> Work task:
Will you write out the data exactly, excluding every picture?

> Dataset extract:
────────────────────────────────────────

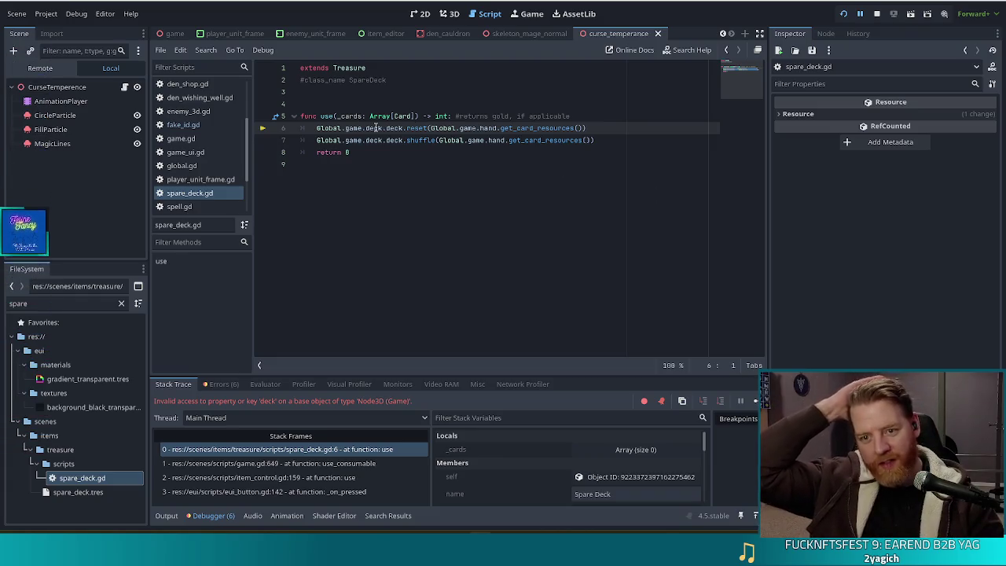
Step: Replace game.deck.deck with current_deck on lines 6 and 7 and save the script
{"action": "left_click_drag", "start_coordinate": [383, 128], "coordinate": [344, 128]}
{"action": "type", "text": "current_"}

────────────────────────────────────────

> Task solution:
Step: Replace game.deck.deck with current_deck on lines 6 and 7 and save the script
{"action": "left_click_drag", "start_coordinate": [383, 128], "coordinate": [344, 128]}
{"action": "type", "text": "current_"}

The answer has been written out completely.